Extracted page text data:
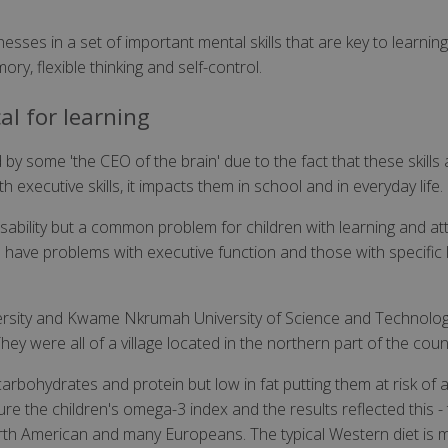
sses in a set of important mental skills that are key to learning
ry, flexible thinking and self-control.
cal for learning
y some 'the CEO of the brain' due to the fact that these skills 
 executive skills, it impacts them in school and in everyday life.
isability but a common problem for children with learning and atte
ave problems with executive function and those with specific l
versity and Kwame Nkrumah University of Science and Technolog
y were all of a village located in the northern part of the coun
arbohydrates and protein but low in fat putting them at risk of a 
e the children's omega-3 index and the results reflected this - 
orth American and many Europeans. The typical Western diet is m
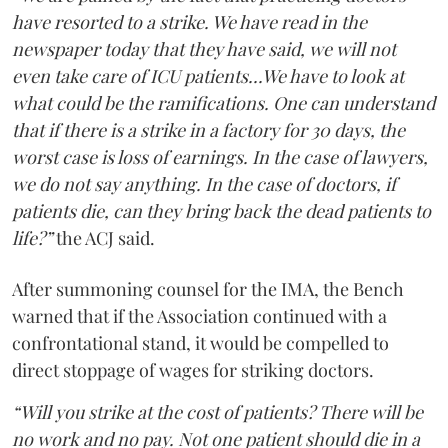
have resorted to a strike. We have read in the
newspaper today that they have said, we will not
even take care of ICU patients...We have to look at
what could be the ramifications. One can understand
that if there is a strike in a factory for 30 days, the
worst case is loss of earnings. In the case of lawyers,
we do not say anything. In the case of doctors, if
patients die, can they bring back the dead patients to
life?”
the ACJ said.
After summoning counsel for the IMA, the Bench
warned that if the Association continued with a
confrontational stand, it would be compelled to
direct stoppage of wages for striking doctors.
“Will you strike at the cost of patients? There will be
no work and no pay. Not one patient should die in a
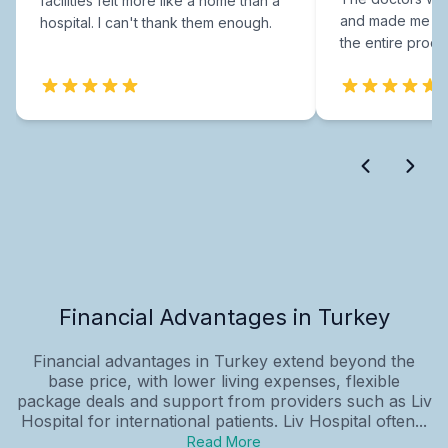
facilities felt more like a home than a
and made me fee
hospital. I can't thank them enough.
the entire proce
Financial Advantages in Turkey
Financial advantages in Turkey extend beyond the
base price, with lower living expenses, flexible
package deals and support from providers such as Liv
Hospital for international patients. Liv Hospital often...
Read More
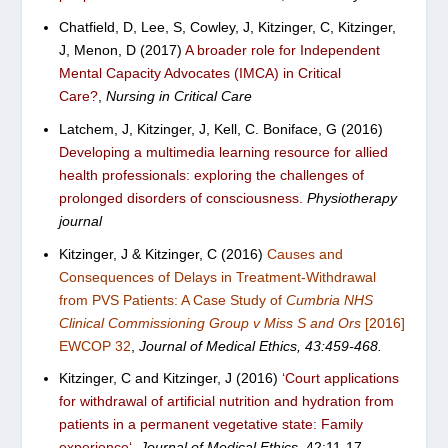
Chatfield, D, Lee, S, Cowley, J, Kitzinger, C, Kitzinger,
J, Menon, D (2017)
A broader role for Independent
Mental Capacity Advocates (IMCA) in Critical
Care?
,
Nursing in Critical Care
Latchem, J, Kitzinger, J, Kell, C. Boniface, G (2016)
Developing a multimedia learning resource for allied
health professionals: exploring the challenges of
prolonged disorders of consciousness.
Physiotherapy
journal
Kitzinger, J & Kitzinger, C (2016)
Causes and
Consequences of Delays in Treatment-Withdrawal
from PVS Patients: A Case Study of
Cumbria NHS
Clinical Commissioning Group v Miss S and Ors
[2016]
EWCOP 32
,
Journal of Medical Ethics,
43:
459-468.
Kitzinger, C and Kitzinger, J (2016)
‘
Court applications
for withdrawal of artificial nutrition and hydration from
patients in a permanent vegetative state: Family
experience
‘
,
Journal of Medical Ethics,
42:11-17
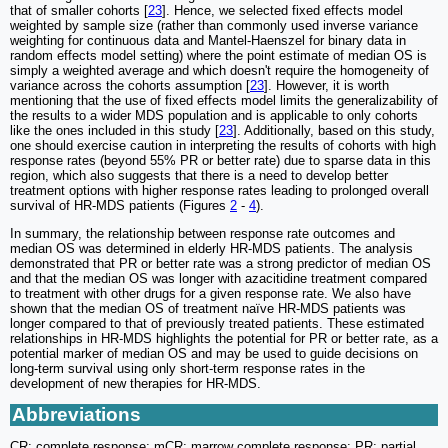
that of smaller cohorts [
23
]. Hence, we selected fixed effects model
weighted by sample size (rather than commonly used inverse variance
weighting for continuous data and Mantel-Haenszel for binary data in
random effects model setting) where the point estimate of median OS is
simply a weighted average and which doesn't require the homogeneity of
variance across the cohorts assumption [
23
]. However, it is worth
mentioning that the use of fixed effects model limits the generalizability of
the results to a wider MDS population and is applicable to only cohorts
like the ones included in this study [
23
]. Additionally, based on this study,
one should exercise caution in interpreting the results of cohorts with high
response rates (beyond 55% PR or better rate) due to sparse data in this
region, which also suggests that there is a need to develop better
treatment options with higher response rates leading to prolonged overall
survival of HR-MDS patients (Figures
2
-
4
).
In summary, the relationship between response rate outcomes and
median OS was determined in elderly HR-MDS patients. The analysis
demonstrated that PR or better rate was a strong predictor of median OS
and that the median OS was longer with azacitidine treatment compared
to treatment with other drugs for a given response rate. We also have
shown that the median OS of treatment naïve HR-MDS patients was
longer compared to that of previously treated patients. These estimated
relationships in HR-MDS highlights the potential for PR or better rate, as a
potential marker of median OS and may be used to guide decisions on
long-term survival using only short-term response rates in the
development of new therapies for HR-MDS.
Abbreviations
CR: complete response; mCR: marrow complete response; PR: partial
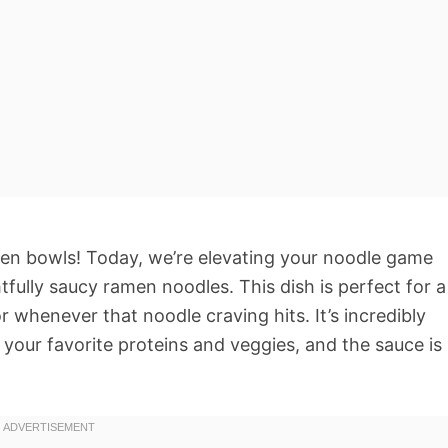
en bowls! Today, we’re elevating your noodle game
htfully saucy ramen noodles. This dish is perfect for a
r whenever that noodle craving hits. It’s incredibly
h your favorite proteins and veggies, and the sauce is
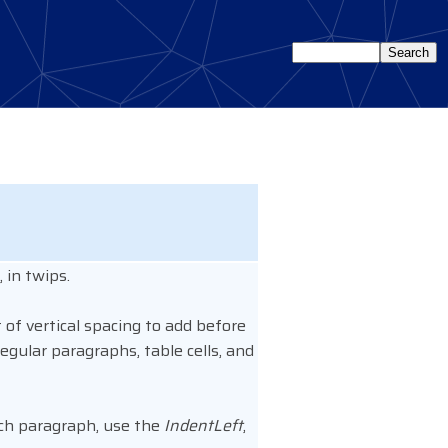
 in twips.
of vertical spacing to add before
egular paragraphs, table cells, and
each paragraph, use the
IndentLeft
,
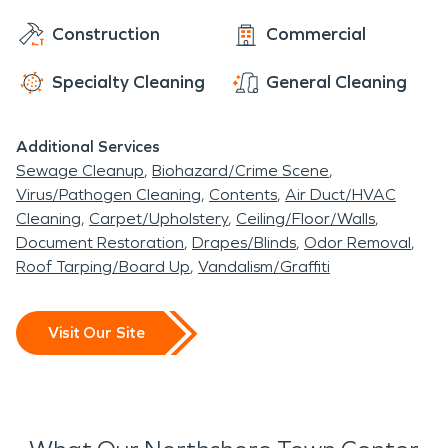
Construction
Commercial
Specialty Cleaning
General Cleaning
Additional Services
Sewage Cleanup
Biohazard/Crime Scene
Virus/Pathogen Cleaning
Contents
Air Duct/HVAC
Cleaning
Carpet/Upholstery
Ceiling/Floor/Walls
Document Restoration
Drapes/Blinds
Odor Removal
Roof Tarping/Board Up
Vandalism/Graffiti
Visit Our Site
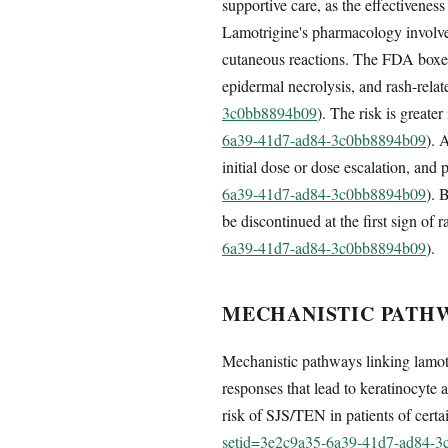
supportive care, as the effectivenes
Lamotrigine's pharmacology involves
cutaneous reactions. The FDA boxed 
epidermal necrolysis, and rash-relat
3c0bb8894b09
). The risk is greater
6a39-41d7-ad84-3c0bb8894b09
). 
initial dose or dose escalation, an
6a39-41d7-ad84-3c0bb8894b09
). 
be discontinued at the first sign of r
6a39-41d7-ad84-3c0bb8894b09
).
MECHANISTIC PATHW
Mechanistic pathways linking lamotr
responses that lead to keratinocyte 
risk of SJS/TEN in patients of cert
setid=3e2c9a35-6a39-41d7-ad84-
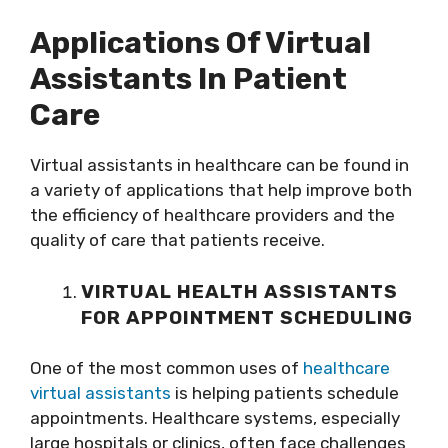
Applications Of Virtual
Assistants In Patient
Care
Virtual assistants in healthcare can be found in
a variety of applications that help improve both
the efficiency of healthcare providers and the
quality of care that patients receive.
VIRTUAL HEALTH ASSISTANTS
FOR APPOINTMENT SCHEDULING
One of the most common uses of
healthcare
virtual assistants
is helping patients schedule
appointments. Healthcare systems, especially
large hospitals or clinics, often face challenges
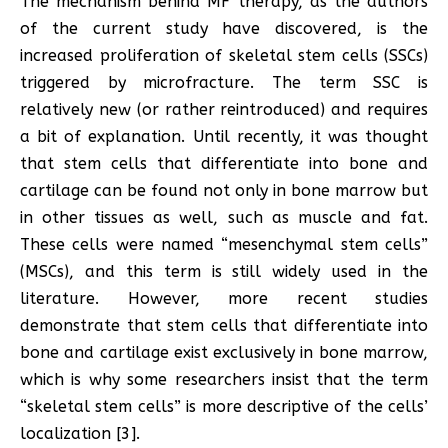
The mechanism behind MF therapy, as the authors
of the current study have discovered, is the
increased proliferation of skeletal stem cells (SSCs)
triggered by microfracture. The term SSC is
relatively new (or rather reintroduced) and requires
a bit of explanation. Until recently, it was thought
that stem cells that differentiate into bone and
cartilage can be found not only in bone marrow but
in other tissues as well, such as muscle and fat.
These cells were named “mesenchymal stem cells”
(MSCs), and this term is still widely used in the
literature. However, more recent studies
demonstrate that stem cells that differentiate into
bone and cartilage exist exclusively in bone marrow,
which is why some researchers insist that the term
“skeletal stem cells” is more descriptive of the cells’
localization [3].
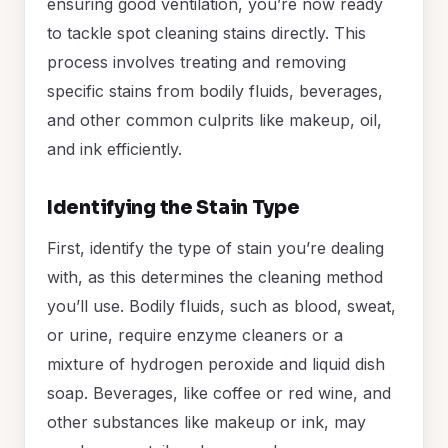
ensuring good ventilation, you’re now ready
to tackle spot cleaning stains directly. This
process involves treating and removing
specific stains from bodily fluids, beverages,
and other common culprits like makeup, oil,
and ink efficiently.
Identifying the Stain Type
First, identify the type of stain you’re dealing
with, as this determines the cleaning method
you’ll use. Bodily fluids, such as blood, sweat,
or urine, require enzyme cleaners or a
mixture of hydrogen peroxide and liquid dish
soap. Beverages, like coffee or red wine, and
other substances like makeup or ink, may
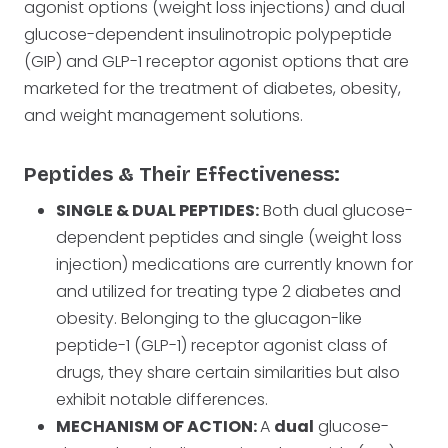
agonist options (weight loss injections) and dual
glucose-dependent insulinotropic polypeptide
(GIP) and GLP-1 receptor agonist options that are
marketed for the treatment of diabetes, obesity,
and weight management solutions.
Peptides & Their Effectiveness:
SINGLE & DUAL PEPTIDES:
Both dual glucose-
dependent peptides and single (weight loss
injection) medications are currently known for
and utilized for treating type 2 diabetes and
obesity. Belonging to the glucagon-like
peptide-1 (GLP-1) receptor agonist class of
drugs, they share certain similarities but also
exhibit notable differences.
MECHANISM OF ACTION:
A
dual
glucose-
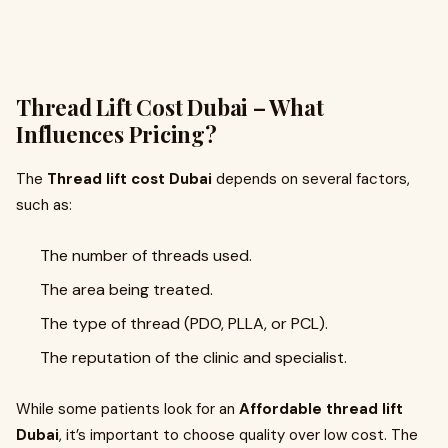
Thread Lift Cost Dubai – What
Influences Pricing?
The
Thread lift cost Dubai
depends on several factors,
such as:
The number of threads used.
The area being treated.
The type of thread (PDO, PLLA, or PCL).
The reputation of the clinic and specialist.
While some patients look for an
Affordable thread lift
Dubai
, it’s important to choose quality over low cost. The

● What is needed
Please copy, exactly and with nothing else, the lines above beginning at the line that has "mentioning that the" and ending with the line that has "one should exercise".

● Task response
mentioning that the use of fixed effects model limits the generalizability of
the results to a wider MDS population and is applicable to only cohorts
like the ones included in this study [
23
]. Additionally, based on this study,
one should exercise caution in interpreting the results of cohorts with high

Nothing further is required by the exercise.